» TASK PROMPT
The answer should consist of every line in the material below that has the word "lines".

Segment Open

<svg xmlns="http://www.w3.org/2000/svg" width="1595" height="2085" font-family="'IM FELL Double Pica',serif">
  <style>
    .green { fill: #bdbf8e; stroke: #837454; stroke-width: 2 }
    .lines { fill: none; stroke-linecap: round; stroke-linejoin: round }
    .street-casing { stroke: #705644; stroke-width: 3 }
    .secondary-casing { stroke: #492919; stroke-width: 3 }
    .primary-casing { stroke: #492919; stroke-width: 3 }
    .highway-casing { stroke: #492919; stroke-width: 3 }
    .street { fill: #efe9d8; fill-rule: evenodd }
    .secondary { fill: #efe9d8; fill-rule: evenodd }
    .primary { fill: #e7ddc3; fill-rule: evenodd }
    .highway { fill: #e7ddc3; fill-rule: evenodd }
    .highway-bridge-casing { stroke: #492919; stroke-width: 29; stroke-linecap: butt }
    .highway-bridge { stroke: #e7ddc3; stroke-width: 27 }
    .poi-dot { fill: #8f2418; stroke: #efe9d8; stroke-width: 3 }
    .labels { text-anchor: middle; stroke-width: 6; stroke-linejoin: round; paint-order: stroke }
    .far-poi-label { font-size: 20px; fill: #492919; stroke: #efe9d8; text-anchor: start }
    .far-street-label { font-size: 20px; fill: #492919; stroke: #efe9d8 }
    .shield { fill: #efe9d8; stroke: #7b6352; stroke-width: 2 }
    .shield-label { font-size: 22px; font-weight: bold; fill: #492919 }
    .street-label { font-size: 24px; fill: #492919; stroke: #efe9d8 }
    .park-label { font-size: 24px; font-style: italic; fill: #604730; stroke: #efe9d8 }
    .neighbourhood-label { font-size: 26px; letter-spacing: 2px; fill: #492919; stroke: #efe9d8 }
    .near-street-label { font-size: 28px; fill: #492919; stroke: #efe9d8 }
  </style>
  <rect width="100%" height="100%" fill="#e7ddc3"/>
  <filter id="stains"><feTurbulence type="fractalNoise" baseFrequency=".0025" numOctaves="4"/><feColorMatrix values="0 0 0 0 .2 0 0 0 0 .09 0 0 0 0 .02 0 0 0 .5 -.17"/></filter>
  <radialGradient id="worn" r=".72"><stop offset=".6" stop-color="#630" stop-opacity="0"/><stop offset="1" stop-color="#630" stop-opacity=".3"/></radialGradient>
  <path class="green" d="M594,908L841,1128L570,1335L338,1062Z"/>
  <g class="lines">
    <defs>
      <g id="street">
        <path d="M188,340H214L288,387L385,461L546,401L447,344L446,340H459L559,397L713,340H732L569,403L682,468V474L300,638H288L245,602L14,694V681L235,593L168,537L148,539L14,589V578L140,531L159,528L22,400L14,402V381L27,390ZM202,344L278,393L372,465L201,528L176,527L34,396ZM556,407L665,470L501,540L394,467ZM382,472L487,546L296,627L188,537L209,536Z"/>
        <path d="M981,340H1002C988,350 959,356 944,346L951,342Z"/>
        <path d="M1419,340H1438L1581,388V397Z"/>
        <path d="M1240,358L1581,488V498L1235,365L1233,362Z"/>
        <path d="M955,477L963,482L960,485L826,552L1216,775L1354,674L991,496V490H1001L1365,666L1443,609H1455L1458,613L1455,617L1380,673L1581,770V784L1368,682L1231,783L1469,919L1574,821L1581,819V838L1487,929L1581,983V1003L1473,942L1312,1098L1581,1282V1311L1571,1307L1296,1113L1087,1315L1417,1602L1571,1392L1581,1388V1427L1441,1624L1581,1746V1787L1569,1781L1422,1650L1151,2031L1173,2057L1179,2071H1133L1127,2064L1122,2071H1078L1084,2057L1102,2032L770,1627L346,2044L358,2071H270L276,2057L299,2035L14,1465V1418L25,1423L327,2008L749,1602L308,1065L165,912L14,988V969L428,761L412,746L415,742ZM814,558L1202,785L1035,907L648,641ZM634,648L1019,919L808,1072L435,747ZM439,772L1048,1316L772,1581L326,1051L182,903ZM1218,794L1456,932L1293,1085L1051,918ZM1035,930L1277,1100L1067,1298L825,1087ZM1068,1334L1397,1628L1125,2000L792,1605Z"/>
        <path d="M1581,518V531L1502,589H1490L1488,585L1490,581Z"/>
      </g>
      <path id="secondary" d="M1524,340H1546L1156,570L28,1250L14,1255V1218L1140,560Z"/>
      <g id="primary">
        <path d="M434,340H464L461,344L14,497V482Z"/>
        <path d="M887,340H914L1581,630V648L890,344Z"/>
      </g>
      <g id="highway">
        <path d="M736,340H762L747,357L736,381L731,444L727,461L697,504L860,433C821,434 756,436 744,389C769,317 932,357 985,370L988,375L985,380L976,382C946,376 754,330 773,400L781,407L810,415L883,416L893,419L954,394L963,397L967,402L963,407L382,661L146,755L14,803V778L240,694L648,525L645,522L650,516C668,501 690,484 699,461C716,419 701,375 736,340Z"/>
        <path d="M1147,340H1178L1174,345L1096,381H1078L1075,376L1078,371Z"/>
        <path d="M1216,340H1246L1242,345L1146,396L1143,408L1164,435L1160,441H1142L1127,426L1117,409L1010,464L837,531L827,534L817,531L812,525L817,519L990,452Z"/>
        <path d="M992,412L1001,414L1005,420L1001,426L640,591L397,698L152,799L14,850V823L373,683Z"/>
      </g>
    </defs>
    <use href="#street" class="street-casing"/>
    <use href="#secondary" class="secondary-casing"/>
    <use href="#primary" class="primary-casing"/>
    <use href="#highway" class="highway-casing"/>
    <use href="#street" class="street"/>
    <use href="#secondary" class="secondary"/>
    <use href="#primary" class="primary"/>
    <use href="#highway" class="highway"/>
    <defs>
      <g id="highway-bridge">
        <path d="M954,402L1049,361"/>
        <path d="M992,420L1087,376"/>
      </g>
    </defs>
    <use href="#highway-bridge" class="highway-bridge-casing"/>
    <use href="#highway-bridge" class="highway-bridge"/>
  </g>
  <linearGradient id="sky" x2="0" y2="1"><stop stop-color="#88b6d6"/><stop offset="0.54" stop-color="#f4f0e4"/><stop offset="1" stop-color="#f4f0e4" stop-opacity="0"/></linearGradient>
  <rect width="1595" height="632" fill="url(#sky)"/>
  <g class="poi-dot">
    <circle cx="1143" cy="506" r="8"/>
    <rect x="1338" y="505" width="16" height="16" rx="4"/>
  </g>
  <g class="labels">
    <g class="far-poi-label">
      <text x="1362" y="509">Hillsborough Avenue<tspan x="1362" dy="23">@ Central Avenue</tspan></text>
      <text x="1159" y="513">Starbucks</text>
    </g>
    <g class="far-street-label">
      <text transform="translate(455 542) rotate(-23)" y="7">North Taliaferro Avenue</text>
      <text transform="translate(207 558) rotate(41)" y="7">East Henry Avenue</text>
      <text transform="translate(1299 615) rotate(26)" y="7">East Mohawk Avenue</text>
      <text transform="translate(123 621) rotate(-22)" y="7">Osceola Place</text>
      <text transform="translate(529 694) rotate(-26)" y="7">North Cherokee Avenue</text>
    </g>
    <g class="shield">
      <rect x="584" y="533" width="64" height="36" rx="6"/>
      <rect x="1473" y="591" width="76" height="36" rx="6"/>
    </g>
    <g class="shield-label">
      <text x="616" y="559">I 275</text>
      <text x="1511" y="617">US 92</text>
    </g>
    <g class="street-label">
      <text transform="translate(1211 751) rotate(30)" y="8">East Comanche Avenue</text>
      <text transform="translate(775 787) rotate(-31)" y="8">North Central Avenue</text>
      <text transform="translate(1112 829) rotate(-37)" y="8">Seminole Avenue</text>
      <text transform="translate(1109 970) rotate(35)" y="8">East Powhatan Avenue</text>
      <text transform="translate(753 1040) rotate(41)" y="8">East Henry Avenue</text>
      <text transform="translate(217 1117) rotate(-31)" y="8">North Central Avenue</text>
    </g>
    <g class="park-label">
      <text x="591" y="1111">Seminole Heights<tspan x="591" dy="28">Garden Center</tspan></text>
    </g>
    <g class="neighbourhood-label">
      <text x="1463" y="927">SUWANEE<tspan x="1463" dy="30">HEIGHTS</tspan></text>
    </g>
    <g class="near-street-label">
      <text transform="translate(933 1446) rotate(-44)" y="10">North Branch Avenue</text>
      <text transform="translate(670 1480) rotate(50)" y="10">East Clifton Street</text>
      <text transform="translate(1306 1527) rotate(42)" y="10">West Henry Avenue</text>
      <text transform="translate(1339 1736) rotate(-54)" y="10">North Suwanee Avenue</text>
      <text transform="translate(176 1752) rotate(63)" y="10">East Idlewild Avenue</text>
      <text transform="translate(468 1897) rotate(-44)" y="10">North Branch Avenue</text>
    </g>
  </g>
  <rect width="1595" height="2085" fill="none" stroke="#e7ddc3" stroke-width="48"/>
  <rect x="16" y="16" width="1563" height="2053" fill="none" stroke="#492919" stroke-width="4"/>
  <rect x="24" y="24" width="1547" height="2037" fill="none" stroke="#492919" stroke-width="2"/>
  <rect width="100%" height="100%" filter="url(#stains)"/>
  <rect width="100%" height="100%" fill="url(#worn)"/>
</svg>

Segment Closed

» EXERCISE OUTPUT
    .lines { fill: none; stroke-linecap: round; stroke-linejoin: round }
  <g class="lines">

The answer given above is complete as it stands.